2026 models are still insufficient: GPT-5.4 achieves only 0.004 on STG, indicating that medical video understanding still requires domain adaptation.

Highlights & Insights¶

Generality of logistic reward normalization: The median fairness principle can be directly applied to any multi-dataset/multi-task RL training scenario beyond medicine. The key design choice is IQR scaling rather than min-max scaling, which provides greater robustness to outliers. This technique has direct reference value for multi-task RLHF.
Comparative scoring over absolute scoring: The LLM judge frames evaluation as "how closely does this match the reference" rather than "how good is this in absolute terms," avoiding score inflation. This evaluation strategy is worth adopting in other LLM-as-judge settings.
Data-driven domain adaptation remains indispensable: Even GPT-5.4 achieves near-zero performance on medical video localization. The paradigm of domain-specific data combined with fine-tuning remains irreplaceable in the medical domain.

Limitations & Future Work¶

High cost of LLM judge: Each training sample requires a GPT-4.1 evaluation call, limiting training scale and speed.
Static nature of percentile statistics: The \(p_{25}, p_{50}, p_{75}\) values used for normalization are derived from the SFT baseline, yet the distribution shifts during RL training, potentially requiring dynamic updates.
Only 4 task types included in GRPO: Tasks such as CVS, NAP, and SA (accuracy-based tasks) are not directly incorporated into RL training.
GRPO training limited to 5000 steps: The RL phase involves substantially less training than SFT and may not have fully converged.
Coverage bias from dual-model validation: Shared blind spots between GPT-4.1 and Gemini-2.5-Flash may go undetected.
Open-source LLM judges not explored: Dependence on GPT-4.1 increases cost and introduces external uncontrollability.

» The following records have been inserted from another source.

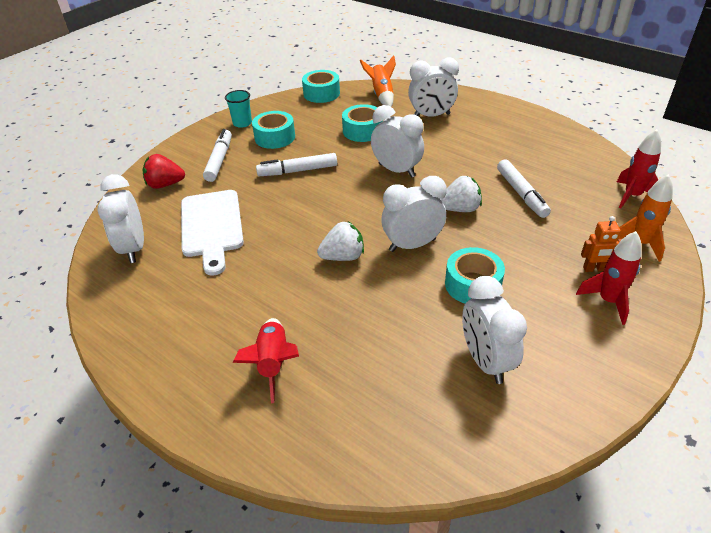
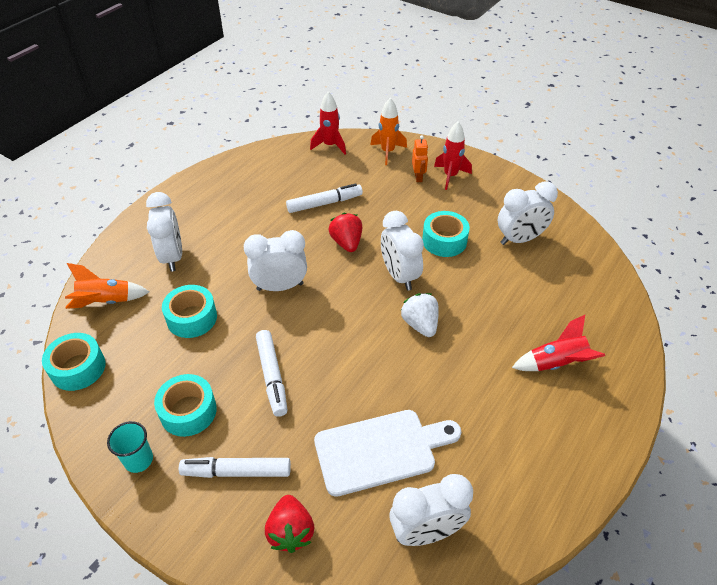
camera: 95 degrees left, 5 degrees up
(396, 170) = (280, 287): white clock -> white clock turned 45 degrees clockwise
(460, 209) = (346, 243): white strawberry -> red strawberry

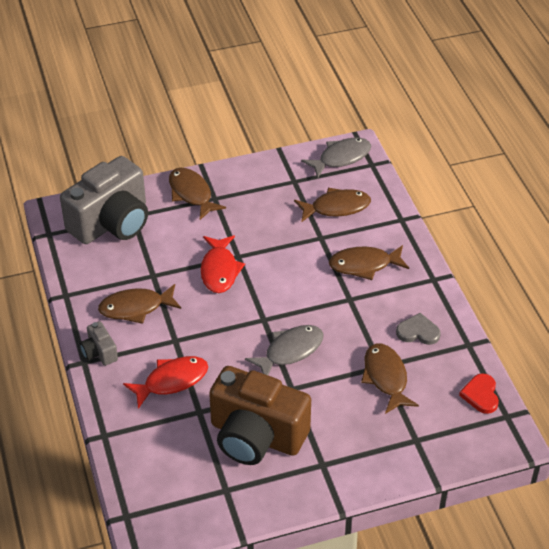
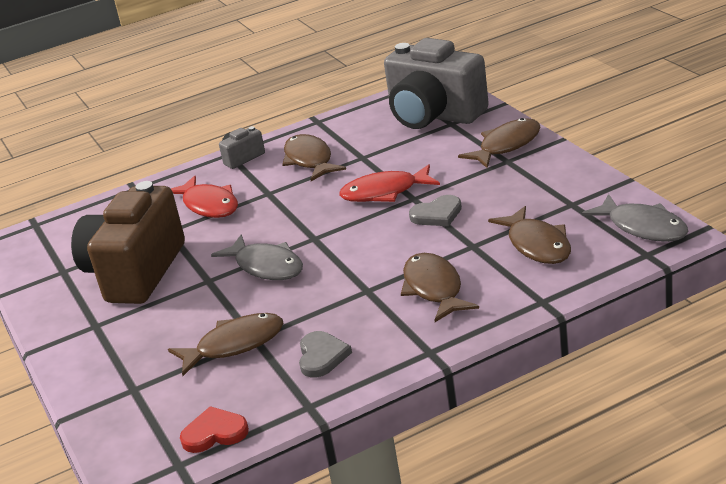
camera: 85 degrees right, 15 degrees down
(269, 247) = (437, 214): none -> grey heart

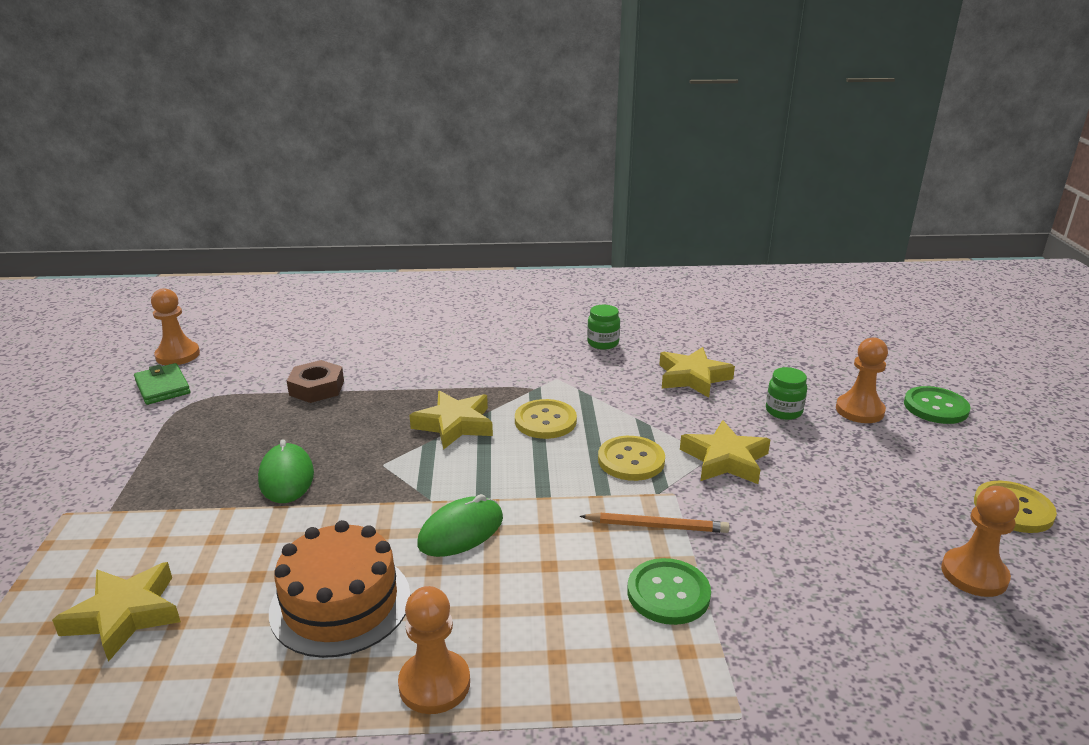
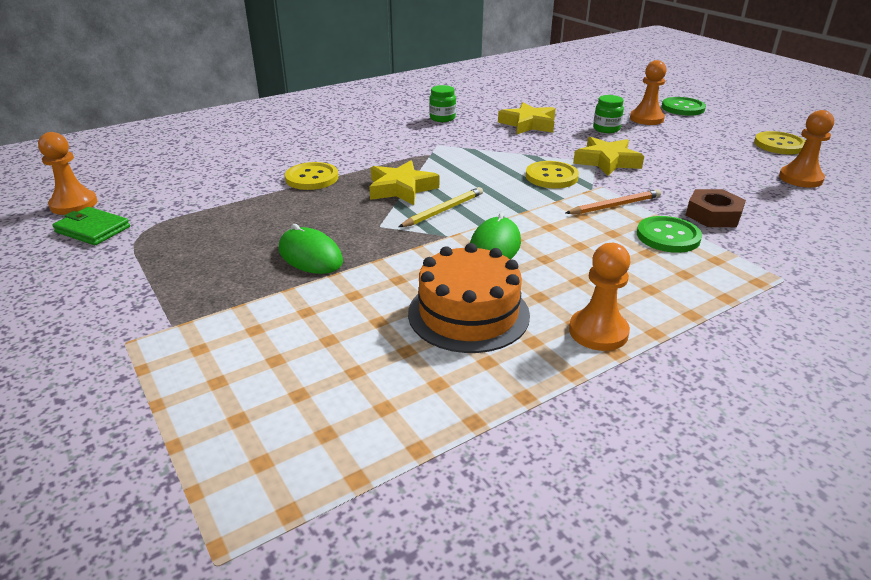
camera: 30 degrees left, 5 degrees up
(125, 615) = (299, 385): yellow star -> none
(317, 388) = (251, 194): brown nut -> brown nut (713, 215)
(463, 466) = (443, 210): none -> yellow pencil
(545, 421) = (464, 170): yellow button -> yellow button (312, 178)

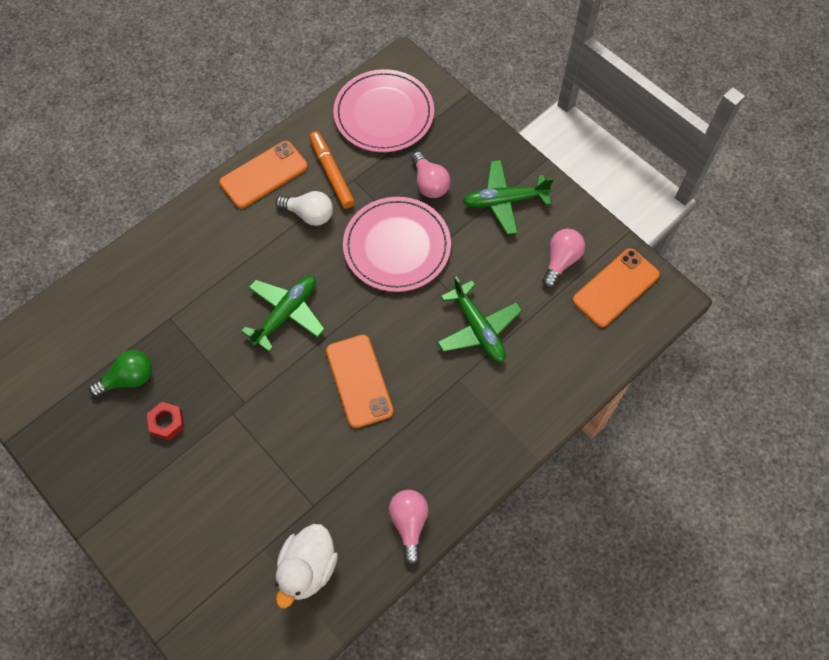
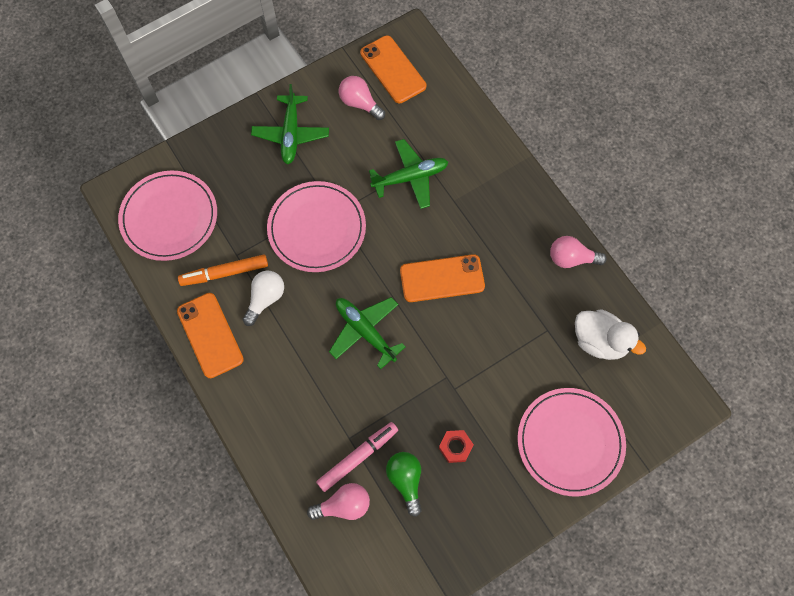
camera: 80 degrees left, 5 degrees up
(150, 329) = (357, 457): none -> pink marker
(182, 546) = (570, 442): none -> pink plate
(429, 183) = (257, 191): pink light bulb -> pink light bulb (344, 505)

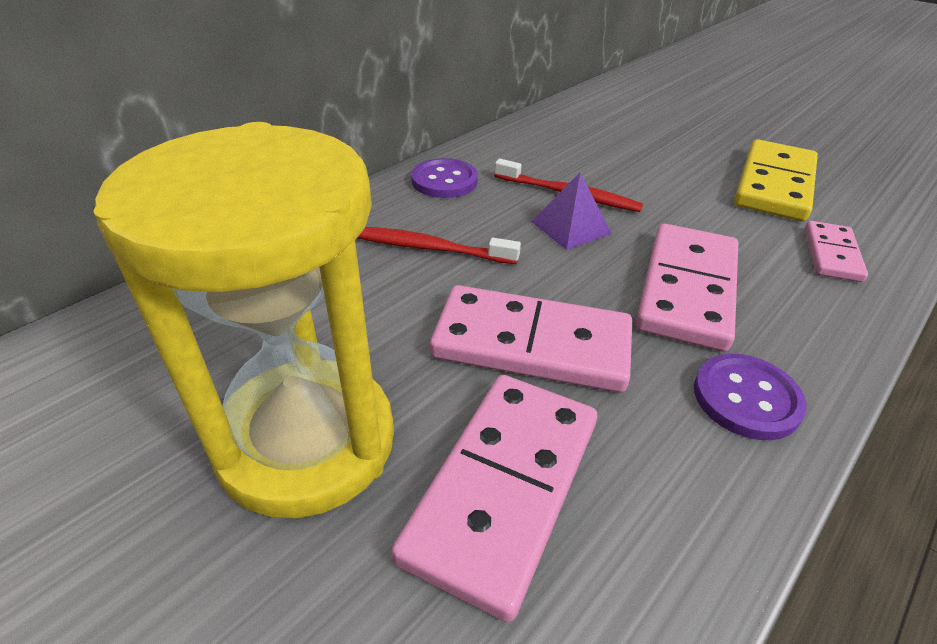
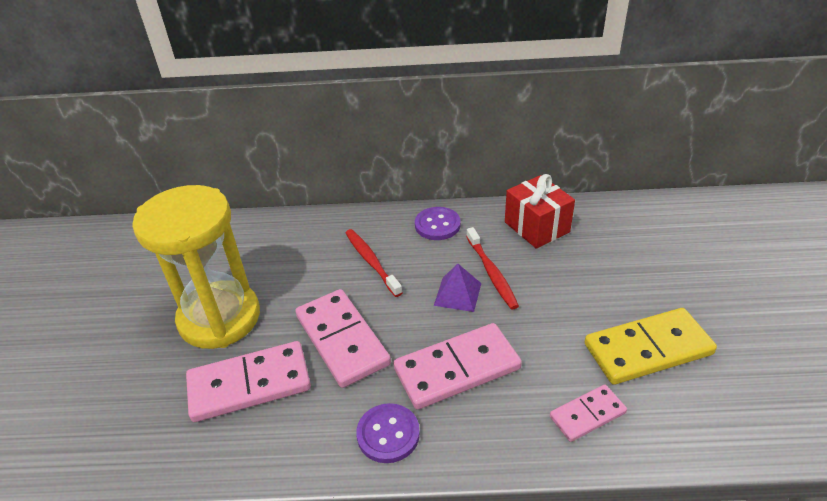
camera: 50 degrees right, 0 degrees up
(542, 142) = (536, 227): none -> red gift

vs. SurgLLM/SurgLaVi: These methods train on single surgical datasets and lack generalization across surgical types; MedVidBench covers 8 data sources to enable cross-domain training.
vs. VideoChat-R1.5: General video RL models fail entirely on medical tasks (CVS = 0.000), demonstrating that medical RL requires domain-specialized reward design.
vs. DAPO: MedGRPO adopts DAPO's asymmetric clipping and KL penalty removal, while adding cross-dataset normalization as a critical component.

Rating¶

Novelty: ⭐⭐⭐⭐ The combined design of cross-dataset reward normalization and a medical LLM judge exhibits practical innovation, though the technical complexity of individual components is moderate.
Experimental Thoroughness: ⭐⭐⭐⭐⭐ Eight task types, multiple baselines (including state-of-the-art 2026 models), cross-model validation, and comprehensive ablation studies.
Writing Quality: ⭐⭐⭐⭐ Technical descriptions are clear, problem motivation is well-articulated, and qualitative analysis is intuitive.
Value: ⭐⭐⭐⭐⭐ Establishes foundational infrastructure for medical video understanding (dataset + training paradigm + evaluation methodology) with lasting impact on the field.